▼

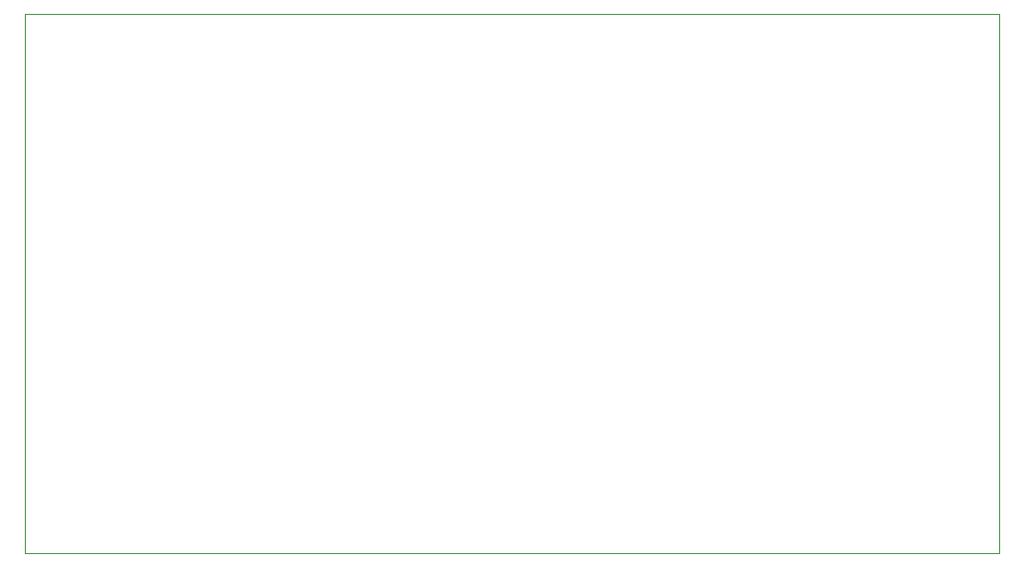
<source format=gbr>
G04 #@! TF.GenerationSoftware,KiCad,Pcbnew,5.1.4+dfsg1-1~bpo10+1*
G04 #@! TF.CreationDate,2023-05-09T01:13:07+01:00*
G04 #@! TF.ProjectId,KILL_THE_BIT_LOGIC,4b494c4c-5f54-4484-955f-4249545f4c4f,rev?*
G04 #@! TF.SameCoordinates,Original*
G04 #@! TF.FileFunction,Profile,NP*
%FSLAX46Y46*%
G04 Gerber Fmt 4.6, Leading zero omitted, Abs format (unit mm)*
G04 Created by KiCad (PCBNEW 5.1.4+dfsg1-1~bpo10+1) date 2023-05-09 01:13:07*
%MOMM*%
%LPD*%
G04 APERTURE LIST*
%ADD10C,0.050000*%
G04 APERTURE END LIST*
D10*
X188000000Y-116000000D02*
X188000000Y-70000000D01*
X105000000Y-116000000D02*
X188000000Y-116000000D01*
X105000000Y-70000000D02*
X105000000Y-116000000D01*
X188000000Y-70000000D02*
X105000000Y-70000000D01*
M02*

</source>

▲
▼

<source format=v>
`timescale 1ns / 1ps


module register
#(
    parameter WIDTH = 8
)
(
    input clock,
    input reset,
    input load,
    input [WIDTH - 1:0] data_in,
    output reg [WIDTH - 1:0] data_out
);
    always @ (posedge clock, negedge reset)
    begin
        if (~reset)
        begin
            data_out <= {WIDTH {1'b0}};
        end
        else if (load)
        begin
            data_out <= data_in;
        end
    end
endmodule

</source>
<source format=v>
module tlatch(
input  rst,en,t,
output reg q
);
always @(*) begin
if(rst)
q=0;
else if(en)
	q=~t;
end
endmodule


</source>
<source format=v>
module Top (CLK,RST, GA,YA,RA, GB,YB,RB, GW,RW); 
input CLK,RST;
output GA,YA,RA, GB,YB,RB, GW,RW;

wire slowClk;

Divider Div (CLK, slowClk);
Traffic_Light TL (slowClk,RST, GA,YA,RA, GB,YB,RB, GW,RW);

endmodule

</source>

▲

Problem requirements:
Only a number is wanted: how many lines above include "output"?

Expected answer:
3